What you should do
Would you filter these records and copy every line that has the word "readdata"?

(Machine-readable electronics designs)

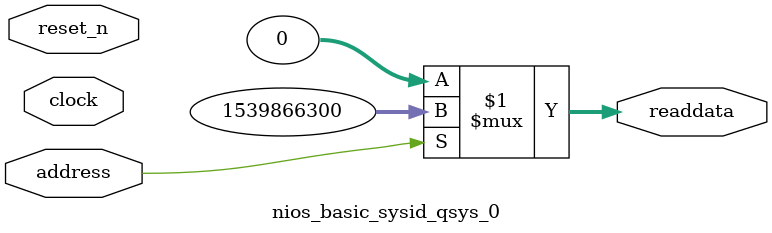
<source format=v>



// synthesis translate_off
`timescale 1ns / 1ps
// synthesis translate_on

// turn off superfluous verilog processor warnings 
// altera message_level Level1 
// altera message_off 10034 10035 10036 10037 10230 10240 10030 

module nios_basic_sysid_qsys_0 (
               // inputs:
                address,
                clock,
                reset_n,

               // outputs:
                readdata
             )
;

  output  [ 31: 0] readdata;
  input            address;
  input            clock;
  input            reset_n;

  wire    [ 31: 0] readdata;
  //control_slave, which is an e_avalon_slave
  assign readdata = address ? 1539866300 : 0;

endmodule



</source>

Output for this exercise
                readdata
  output  [ 31: 0] readdata;
  wire    [ 31: 0] readdata;
  assign readdata = address ? 1539866300 : 0;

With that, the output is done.